Hija de doña Nuria asegura que son muy afortunados

 13 agosto
Virginia Barquero siente un gran orgullo por su mamá, doña Nuria. Mario Cordero
Virginia Barquero siente un gran orgullo por su mamá, doña Nuria. Mario Cordero

Virginia Barquero se siente bendecida y agradecida de que doña Nuria Sánchez sea su mamá, pues asegura que aunque le han tocado pruebas durísimas ha sabido vencerlas. 

"Mi mamá es todoterreno, como un 4X4. Ella sacó adelante a sus cinco hijos y ha sido un soporte. Pese a la situación económica nos ayudó a mi hermana y a mí para convertirnos en profesionales, cuando estábamos en apuros nos decía que no nos angustiáramos que ella veía cómo hacía para ayudarnos, pero que nosotros íbamos a ser profesionales", contó.

Según la mujer, la muerte de su hermana Rocío Barquero fue un golpe muy duro.

"Uno siempre piensa en ella. Trabajaba en Coopeagri, estaba enamorada de sus tres hijos, pero sobre todo del pequeño, porque supuestamente ya no podía tener más hijos y nació él. Ella se casó con el papá de mi sobrino, pero él se fue a Estados Unidos y como estaba de mojado no podía venirse, pero mi mamá pudo con todos", dijo la abogada. 

Incluso, doña Virginia nos contó que su sobrina mayor, Lisa, también perdió al papá pues murió siete meses antes que su hermana Rocío. 

Esta hija y hermana asegura que vivió un momento horrible mientras estaba en la oficina porque un muchacho llegó adonde labora, en el Ministerio de Trabajo, lo atendió y cuando ya se iba a ir se dio cuenta que era el conductor del accidente de su hermana, por lo que se sintió mal. Él llegó a juicio el día que no era. 

"Yo sentí algo extraño, tuve que irme al baño y cuando regrese me por preguntó si me había pasado algo malo y le dije que yo era la hermana de Rocío, fue un momento muy feo", repasó Barquero. 

Virginia asegura que su mamá es tan carga que no solo los sacó adelante a ellos, a sus nietos y a sus bisnietos, además de trabajar de sol a sol, sino que también se encargó de darles una casita dónde vivir. 
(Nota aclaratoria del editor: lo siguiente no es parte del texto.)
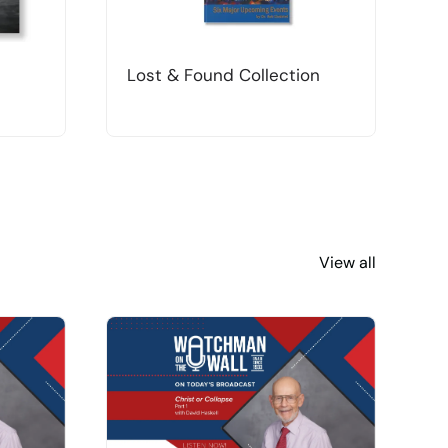
Lost & Found Collection
T
View all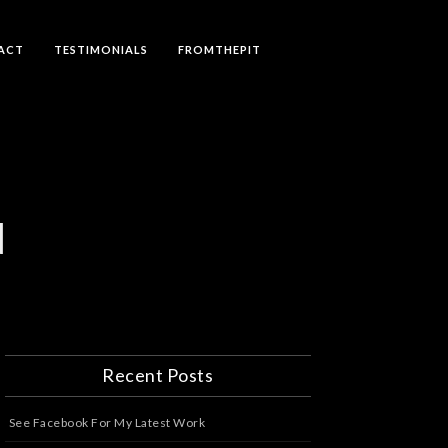
ACT
TESTIMONIALS
FROMTHEPIT
N
Recent Posts
See Facebook For My Latest Work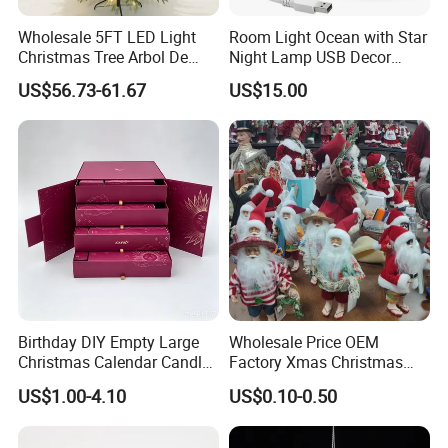
Wholesale 5FT LED Light
Room Light Ocean with Star
Christmas Tree Arbol De
Night Lamp USB Decor
Navidad
Christmas Moon Lamp
US$56.73-61.67
US$15.00
Projector
Birthday DIY Empty Large
Wholesale Price OEM
Christmas Calendar Candle
Factory Xmas Christmas
Box Rigid Kalender
Gifts Santa Claus Christmas
US$1.00-4.10
US$0.10-0.50
Calendario Advent Calendar
Angel Christmas
24 Days
Decorations Manufacturer
in China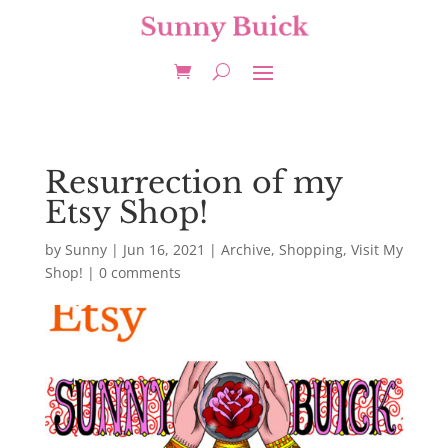
Resurrection of my
Etsy Shop!
by
Sunny
|
Jun 16, 2021
|
Archive
,
Shopping
,
Visit My
Shop!
|
0 comments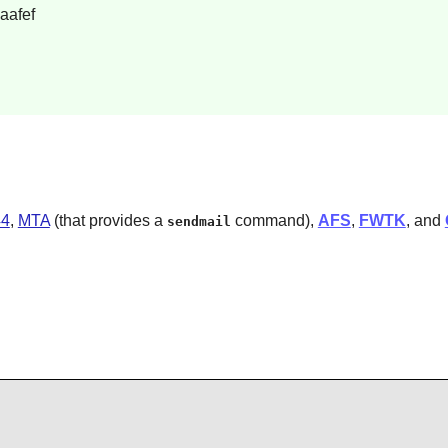
aafef
44
,
MTA
(that provides a
command),
AFS
,
FWTK
, and
sendmail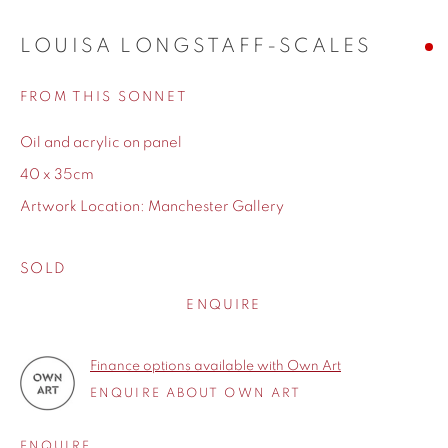
spaces. Each painting tells a subtle, poetic story, inviting
viewers to connect personally. Her titles add further depth,
LOUISA LONGSTAFF-SCALES
hinting at hidden narratives. Through a fusion of external
FROM THIS SONNET
scenery and inner reflection, Longstaff-Scales creates art
that is both visually captivating and emotionally profound,
Oil and acrylic on panel
resonating with audiences worldwide.
40 x 35cm
Artwork Location: Manchester Gallery
WORKS
SOLD
ENQUIRE
BIOGRAPHY
Finance options available with Own Art
ENQUIRE ABOUT OWN ART
ENQUIRE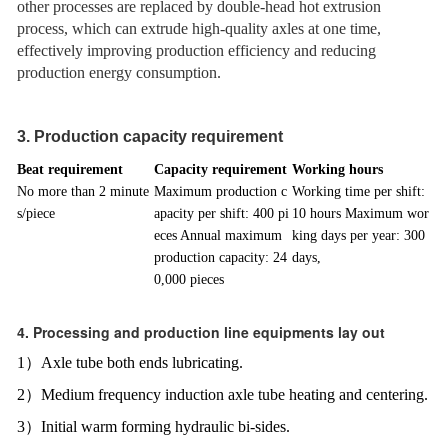
other processes are replaced by double-head hot extrusion
process, which can extrude high-quality axles at one time,
effectively improving production efficiency and reducing
production energy consumption.
3. Production capacity requirement
Beat requirement
Capacity requirement
Working hours
No more than 2 minute
Maximum production c
Working time per shift:
s/piece
apacity per shift: 400 pi
10 hours Maximum wor
eces Annual maximum
king days per year: 300
production capacity: 24
days,
0,000 pieces
4. Processing and production line equipments lay out
1）Axle tube both ends lubricating.
2）Medium frequency induction axle tube heating and centering.
3）Initial warm forming hydraulic bi-sides.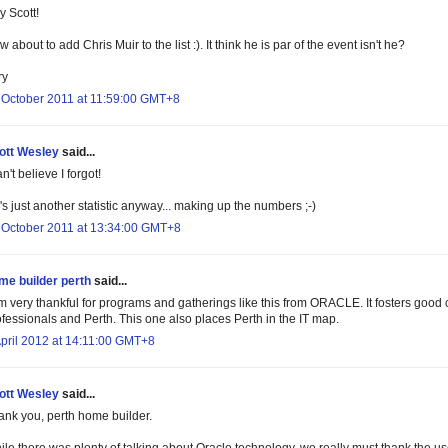
y Scott!
 about to add Chris Muir to the list :). It think he is par of the event isn't he?
ry
 October 2011 at 11:59:00 GMT+8
ott Wesley
said...
an't believe I forgot!
s just another statistic anyway... making up the numbers ;-)
 October 2011 at 13:34:00 GMT+8
me builder perth
said...
m very thankful for programs and gatherings like this from ORACLE. It fosters good c
ofessionals and Perth. This one also places Perth in the IT map.
April 2012 at 14:11:00 GMT+8
ott Wesley
said...
ank you, perth home builder.
ile there was plenty of talking about Oracle technology, we really must thank the u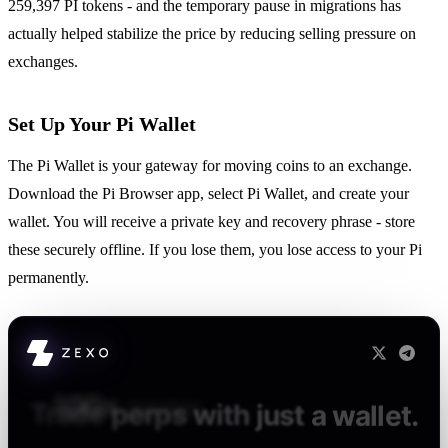
259,397 PI tokens - and the temporary pause in migrations has
actually helped stabilize the price by reducing selling pressure on
exchanges.
Set Up Your Pi Wallet
The Pi Wallet is your gateway for moving coins to an exchange.
Download the Pi Browser app, select Pi Wallet, and create your
wallet. You will receive a private key and recovery phrase - store
these securely offline. If you lose them, you lose access to your Pi
permanently.
100×
perps.
Zero
KYC.
Full
custody.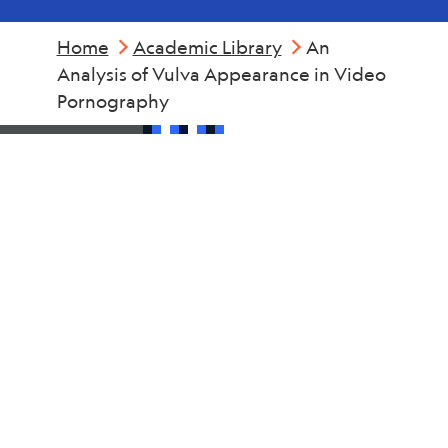
Home
Academic Library
An
Analysis of Vulva Appearance in Video
Pornography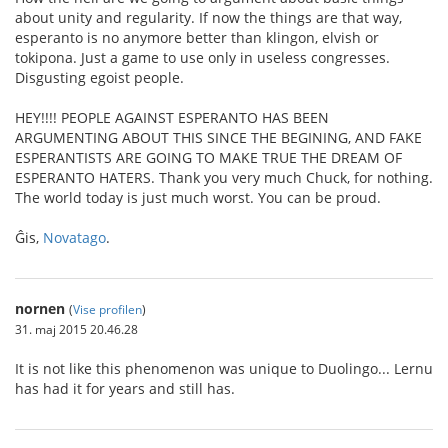
about unity and regularity. If now the things are that way,
esperanto is no anymore better than klingon, elvish or
tokipona. Just a game to use only in useless congresses.
Disgusting egoist people.
HEY!!!! PEOPLE AGAINST ESPERANTO HAS BEEN
ARGUMENTING ABOUT THIS SINCE THE BEGINING, AND FAKE
ESPERANTISTS ARE GOING TO MAKE TRUE THE DREAM OF
ESPERANTO HATERS. Thank you very much Chuck, for nothing.
The world today is just much worst. You can be proud.
Ĝis,
Novatago
.
nornen
(
Vise profilen
)
31. maj 2015 20.46.28
It is not like this phenomenon was unique to Duolingo... Lernu
has had it for years and still has.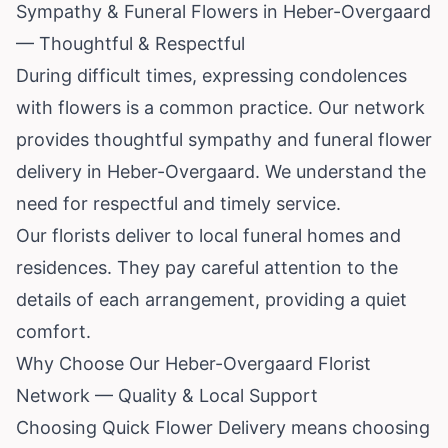
Sympathy & Funeral Flowers in Heber-Overgaard
— Thoughtful & Respectful
During difficult times, expressing condolences
with flowers is a common practice. Our network
provides thoughtful sympathy and funeral flower
delivery in Heber-Overgaard. We understand the
need for respectful and timely service.
Our florists deliver to local funeral homes and
residences. They pay careful attention to the
details of each arrangement, providing a quiet
comfort.
Why Choose Our Heber-Overgaard Florist
Network — Quality & Local Support
Choosing Quick Flower Delivery means choosing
"Antes vivíamos con mi abuelita, pero mi mamá no soportó mucho. Mi abuelita paterna le dijo a mi papá que no quería que nosotros anduviéramos rodando. Entonces mis papás compraron un terrenito con una casa viejísima. Mi mamá le pedía a Dios que no nos cortaran la luz porque los cables eran los que la sostenían y hace como 15 años con mucho esfuerzo se encargó de hacer una casita mejor, es muy valiente", expresó.

Esta hija nos contó que su mamá siempre que va para algún lugar llega tarde porque lleva café en botellitas, pinto y pan para compartir con sus compañeros. Además cuando sus nietos llegan la comida está lista. 

"Mi mamá es un regalo de Dios en nuestras vidas, somos muy afortunados de tenerla", manifestó la orgullosa hija.